Re: [fossil-users] Bug Report or a Feature Request: Cope with, Hosting Providers' Watchdogs

2017-05-21 Thread Martin Vahi

Thank You, everybody, for
the kind and thorough answers.

Date: Tue, 16 May 2017 18:15:56 -0400
From: Richard Hipp <d...@sqlite.org>
Subject: Re: [fossil-users] Bug Report or a Feature Request: Cope with
Hosting Providers' Watchdogs
>...
> What operation is it trying to do that takes more than 10 seconds?
> Usually Fossil runs for more like 10 milliseconds.
> ...
> Building big ZIP archives or tarballs takes long.  (FWIW, I have
> profiled those operations, and Fossil is spending most of its time
> inside of zlib, doing the requirement compression.)  Big "annotates"
> can also take some time if you have a long history.  Do you know what
> operations are timing out?
>...

I took the path of least resistance and switched from the
public URL of my repository to the ssh-protocol based access.
I was stupid enough to not to come to that idea before.

........

— GIVEN INSTRUCTION 1 —
Please copy the entries word for word, everything from the start of the entries down to the line containing "country: QA", including that line.
The mailing-list post above and the entries that come next are separate material.

Saved data entries
........

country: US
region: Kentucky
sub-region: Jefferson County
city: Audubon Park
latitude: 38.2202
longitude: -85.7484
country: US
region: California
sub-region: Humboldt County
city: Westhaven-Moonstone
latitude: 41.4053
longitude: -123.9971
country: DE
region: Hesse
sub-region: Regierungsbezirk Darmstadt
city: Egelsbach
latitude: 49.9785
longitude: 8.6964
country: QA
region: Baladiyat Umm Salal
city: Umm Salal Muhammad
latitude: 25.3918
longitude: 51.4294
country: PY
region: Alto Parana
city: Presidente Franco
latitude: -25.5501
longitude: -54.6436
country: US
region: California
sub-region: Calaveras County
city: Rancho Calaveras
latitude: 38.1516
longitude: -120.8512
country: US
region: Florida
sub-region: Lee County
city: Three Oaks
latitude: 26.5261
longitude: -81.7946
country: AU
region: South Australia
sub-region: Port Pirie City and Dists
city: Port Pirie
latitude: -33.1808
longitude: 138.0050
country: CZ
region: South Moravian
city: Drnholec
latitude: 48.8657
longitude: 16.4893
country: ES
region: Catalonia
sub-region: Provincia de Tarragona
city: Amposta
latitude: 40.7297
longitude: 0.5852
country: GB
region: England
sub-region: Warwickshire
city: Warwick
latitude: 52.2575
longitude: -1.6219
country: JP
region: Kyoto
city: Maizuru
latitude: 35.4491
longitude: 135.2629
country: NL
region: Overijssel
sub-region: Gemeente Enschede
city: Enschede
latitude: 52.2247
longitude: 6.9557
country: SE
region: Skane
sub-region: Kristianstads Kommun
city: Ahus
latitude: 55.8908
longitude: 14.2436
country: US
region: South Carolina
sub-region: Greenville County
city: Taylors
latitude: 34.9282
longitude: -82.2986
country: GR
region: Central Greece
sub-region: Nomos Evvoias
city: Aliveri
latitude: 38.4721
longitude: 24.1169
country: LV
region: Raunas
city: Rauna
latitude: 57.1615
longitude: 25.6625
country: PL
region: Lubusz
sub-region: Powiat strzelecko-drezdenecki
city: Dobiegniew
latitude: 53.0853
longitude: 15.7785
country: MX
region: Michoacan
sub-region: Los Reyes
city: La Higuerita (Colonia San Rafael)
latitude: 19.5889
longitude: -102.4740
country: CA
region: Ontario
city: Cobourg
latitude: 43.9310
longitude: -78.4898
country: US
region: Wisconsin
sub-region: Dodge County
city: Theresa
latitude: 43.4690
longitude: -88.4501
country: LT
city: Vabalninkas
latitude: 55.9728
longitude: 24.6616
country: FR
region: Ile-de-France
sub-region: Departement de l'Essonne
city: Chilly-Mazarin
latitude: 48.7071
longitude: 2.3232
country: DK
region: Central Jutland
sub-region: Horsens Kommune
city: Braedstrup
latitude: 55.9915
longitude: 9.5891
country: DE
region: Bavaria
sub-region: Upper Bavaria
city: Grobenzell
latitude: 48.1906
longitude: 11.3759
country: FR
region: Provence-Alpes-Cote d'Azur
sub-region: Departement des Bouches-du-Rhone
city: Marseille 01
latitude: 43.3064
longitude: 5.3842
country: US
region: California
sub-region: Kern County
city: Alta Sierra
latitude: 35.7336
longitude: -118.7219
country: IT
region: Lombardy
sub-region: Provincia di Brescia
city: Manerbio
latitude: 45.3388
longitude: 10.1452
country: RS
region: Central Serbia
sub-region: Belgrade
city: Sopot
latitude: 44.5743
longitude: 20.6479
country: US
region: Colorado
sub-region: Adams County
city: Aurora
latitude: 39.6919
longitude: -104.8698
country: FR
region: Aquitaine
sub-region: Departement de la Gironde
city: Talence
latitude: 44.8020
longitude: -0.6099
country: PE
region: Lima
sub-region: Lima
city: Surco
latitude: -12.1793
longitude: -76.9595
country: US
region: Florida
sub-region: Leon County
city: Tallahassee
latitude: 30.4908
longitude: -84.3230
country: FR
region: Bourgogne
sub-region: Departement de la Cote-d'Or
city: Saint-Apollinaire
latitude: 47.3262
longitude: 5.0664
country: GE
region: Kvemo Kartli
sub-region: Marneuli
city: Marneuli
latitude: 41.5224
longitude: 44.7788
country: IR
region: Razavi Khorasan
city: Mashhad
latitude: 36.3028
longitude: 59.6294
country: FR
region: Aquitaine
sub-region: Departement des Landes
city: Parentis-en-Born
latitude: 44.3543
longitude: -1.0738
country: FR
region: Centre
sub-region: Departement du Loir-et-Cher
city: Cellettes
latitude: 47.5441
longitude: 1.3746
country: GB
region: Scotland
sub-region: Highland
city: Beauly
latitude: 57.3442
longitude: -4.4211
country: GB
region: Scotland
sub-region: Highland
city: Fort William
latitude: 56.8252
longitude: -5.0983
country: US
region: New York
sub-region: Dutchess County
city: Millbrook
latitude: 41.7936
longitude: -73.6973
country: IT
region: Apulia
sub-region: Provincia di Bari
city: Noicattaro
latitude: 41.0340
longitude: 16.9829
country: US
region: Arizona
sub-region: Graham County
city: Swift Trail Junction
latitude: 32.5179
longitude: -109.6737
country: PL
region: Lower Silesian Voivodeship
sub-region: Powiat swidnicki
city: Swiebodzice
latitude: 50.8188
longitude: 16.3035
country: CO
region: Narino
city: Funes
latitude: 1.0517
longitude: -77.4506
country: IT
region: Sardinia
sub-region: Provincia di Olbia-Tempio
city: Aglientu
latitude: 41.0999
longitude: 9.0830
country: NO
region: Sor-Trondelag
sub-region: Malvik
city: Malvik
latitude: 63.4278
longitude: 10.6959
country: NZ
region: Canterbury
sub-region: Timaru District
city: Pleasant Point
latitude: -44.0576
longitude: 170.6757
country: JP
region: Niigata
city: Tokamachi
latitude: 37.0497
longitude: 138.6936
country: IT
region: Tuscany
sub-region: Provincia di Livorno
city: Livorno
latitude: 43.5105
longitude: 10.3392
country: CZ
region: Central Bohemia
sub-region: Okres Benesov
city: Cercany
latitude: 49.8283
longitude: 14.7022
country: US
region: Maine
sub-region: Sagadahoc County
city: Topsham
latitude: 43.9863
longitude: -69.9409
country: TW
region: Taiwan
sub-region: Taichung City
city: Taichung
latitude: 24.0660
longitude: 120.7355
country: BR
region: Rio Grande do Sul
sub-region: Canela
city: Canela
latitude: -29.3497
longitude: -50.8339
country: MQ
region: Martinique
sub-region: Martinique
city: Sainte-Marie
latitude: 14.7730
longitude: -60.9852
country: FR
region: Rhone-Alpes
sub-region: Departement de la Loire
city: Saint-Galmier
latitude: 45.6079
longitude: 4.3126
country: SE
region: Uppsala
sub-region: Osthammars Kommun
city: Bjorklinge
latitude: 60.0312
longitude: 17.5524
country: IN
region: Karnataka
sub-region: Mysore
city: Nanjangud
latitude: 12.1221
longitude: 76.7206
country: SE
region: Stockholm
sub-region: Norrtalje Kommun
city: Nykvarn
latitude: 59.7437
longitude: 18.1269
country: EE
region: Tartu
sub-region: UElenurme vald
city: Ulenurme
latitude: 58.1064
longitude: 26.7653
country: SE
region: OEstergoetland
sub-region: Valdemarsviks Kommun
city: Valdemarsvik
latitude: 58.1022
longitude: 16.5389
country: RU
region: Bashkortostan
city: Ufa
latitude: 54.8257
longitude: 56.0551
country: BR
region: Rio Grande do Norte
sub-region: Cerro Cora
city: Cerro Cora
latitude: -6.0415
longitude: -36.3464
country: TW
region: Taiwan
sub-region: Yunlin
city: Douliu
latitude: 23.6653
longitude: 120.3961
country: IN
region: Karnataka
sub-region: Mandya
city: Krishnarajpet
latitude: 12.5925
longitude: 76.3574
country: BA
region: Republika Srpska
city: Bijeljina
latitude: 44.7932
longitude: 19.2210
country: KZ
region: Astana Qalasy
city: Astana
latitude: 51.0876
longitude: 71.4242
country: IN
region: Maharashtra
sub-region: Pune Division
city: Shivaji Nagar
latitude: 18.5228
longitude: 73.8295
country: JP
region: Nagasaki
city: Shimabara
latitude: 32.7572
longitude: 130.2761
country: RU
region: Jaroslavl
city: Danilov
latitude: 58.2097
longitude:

........

— GIVEN INSTRUCTION 2 —
Name every email header field that the quoted message in the mailing-list post includes.

— WRITTEN REPLY 1 —
country: US
region: Kentucky
sub-region: Jefferson County
city: Audubon Park
latitude: 38.2202
longitude: -85.7484
country: US
region: California
sub-region: Humboldt County
city: Westhaven-Moonstone
latitude: 41.4053
longitude: -123.9971
country: DE
region: Hesse
sub-region: Regierungsbezirk Darmstadt
city: Egelsbach
latitude: 49.9785
longitude: 8.6964
country: QA

— WRITTEN REPLY 2 —
Date, From, Subject